Before Werner started with Audiblox — at the time he was in Grade 10 — his reading efficiency was assessed at the Technikon Pretoria by means of an ophthalmograph or eye-camera. It was found to be equal to that of a Grade 2 child. This meant that his reading ability was about ten years behind his chronological age. His eyes fixated 164 times and regressed 36 times with every one hundred words of reading. His reading speed was only 107 words per minute.
Five months later, after working faithfully according to a customised Audiblox programme for two half-hour sessions per day, five days per week, Werner’s reading efficiency was re-tested. It then equaled a Grade 9 level. The number of fixations had dropped to 87 and regressions to three. His reading speed was now 163 words per minute.

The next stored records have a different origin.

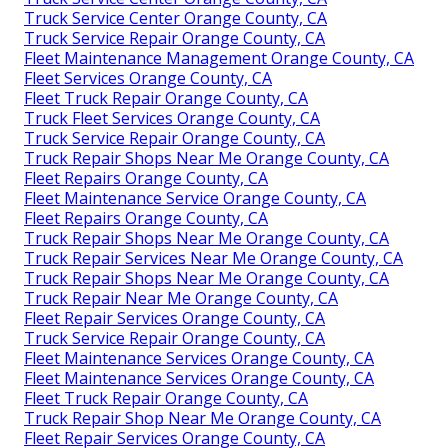
Truck Service Center Orange County, CA
Truck Service Repair Orange County, CA
Fleet Maintenance Management Orange County, CA
Fleet Services Orange County, CA
Fleet Truck Repair Orange County, CA
Truck Fleet Services Orange County, CA
Truck Service Repair Orange County, CA
Truck Repair Shops Near Me Orange County, CA
Fleet Repairs Orange County, CA
Fleet Maintenance Service Orange County, CA
Fleet Repairs Orange County, CA
Truck Repair Shops Near Me Orange County, CA
Truck Repair Services Near Me Orange County, CA
Truck Repair Shops Near Me Orange County, CA
Truck Repair Near Me Orange County, CA
Fleet Repair Services Orange County, CA
Truck Service Repair Orange County, CA
Fleet Maintenance Services Orange County, CA
Fleet Maintenance Services Orange County, CA
Fleet Truck Repair Orange County, CA
Truck Repair Shop Near Me Orange County, CA
Fleet Repair Services Orange County, CA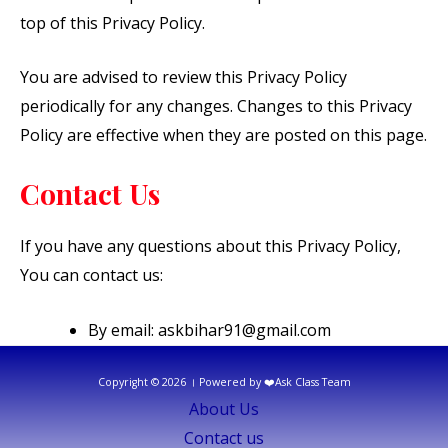
top of this Privacy Policy.
You are advised to review this Privacy Policy
periodically for any changes. Changes to this Privacy
Policy are effective when they are posted on this page.
Contact Us
If you have any questions about this Privacy Policy,
You can contact us:
By email: askbihar91@gmail.com
Copyright © 2026 । Powered by ❤️Ask Class Team
About Us
Contact us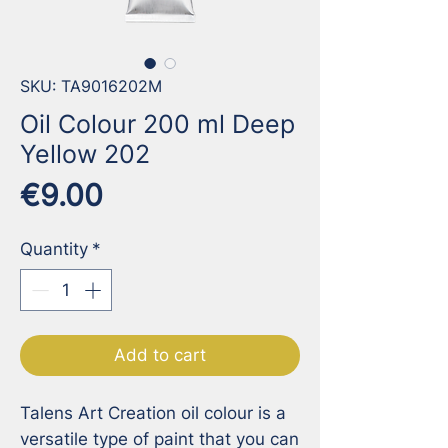
SKU: TA9016202M
Oil Colour 200 ml Deep
Yellow 202
Price
€9.00
Quantity
*
Add to cart
Talens Art Creation oil colour is a 
versatile type of paint that you can 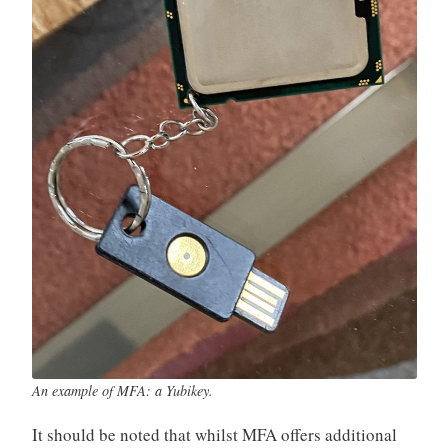
An example of MFA: a Yubikey.
It should be noted that whilst MFA offers additional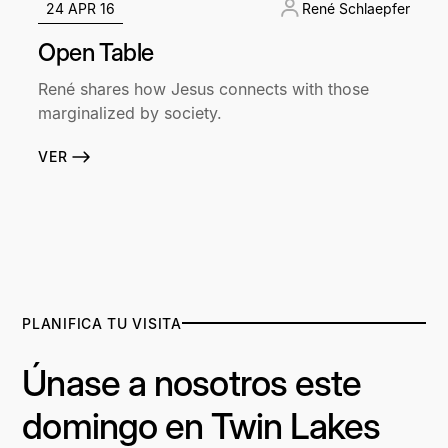
24 APR 16
René Schlaepfer
Open Table
René shares how Jesus connects with those
marginalized by society.
VER
PLANIFICA TU VISITA
Únase a nosotros este
domingo en Twin Lakes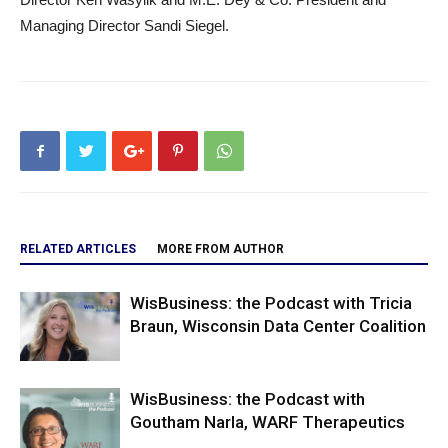
Managing Director Sandi Siegel.
RELATED ARTICLES
MORE FROM AUTHOR
WisBusiness: the Podcast with Tricia
Braun, Wisconsin Data Center Coalition
WisBusiness: the Podcast with
Goutham Narla, WARF Therapeutics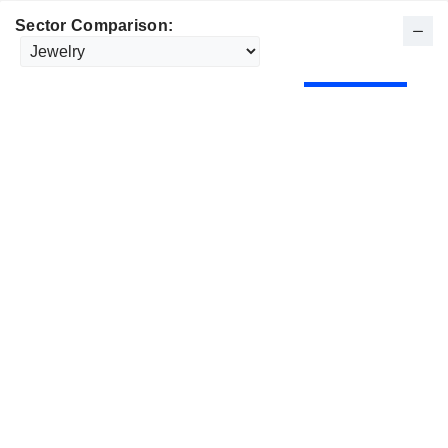
Sector Comparison: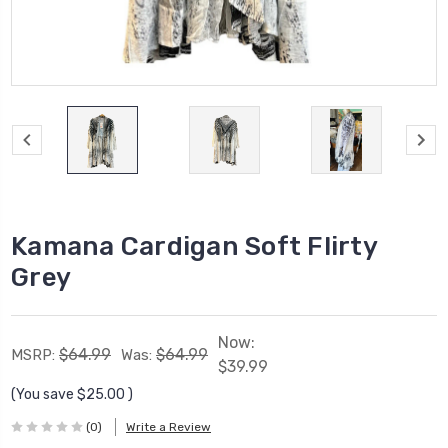
Kamana Cardigan Soft Flirty
Grey
Now:
$64.99
$64.99
MSRP:
Was:
$39.99
(You save
$25.00
)
(0)
Write a Review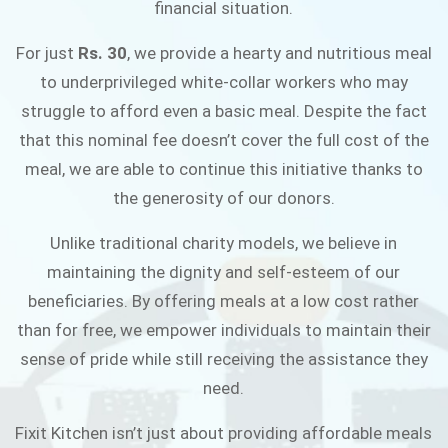
financial situation.
JOIN THE CAMPAIGN
For just
Rs. 30
, we provide a hearty and nutritious meal
to underprivileged white-collar workers who may
struggle to afford even a basic meal. Despite the fact
that this nominal fee doesn’t cover the full cost of the
meal, we are able to continue this initiative thanks to
the generosity of our donors.
Unlike traditional charity models, we believe in
maintaining the dignity and self-esteem of our
beneficiaries. By offering meals at a low cost rather
than for free, we empower individuals to maintain their
sense of pride while still receiving the assistance they
need.
Fixit Kitchen isn’t just about providing affordable meals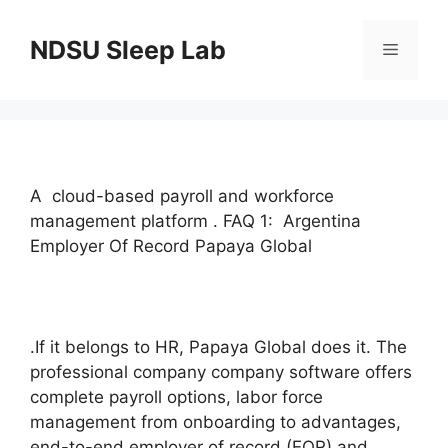
Skip
to
NDSU Sleep Lab
Menu
content
A cloud-based payroll and workforce
management platform . FAQ 1: Argentina
Employer Of Record Papaya Global
.If it belongs to HR, Papaya Global does it. The
professional company company software offers
complete payroll options, labor force
management from onboarding to advantages,
end-to-end employer of record (EOR) and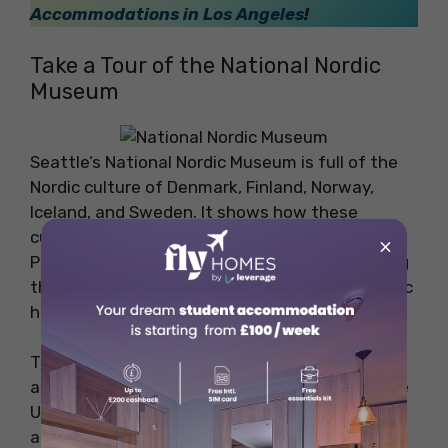
Accommodations in Los Angeles
!
Take a Tour of the National Nordic
Museum
Seattle’s National Nordic Museum is full of the
Nordic culture of Denmark, Finland, Norway,
Iceland, and Sweden. It shows how these
cultures influenced America, especially in the
×
Pacific Northwest. The museum has interesting
things like art, objects, and stories about Nordic
history and immigration.
The main collection includes textiles, artwork,
and items from Nordic countries brought to the
US from 1840 to now. You can also find Viking
artifacts, Swedish photos, and fun paintings.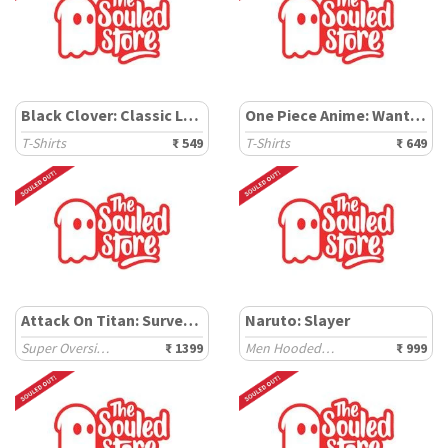
Black Clover: Classic Logo
One Piece Anime: Wanted Poster
T-Shirts
₹ 549
T-Shirts
₹ 649
Attack On Titan: Survey Corps
Naruto: Slayer
Super Oversized T-Shirts
₹ 1399
Men Hooded T-Shirts
₹ 999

Six months after this second reading test, Werner’s reading efficiency was tested once again and found to be equal to a second-year college level. His eyes now fixated only 73 times in one hundred words. The number of regressions, already low, remained the same. He could now read 230 words per minute. This means that, in less than one year, Werner’s reading efficiency level improved by twelve years.
There is no doubt that Audiblox was the turning point in Werner’s life. After school he studied architecture on a full-time basis.
Werner’s life could not have been better. Besides being very successful in his career he is happily married. His son recently turned one.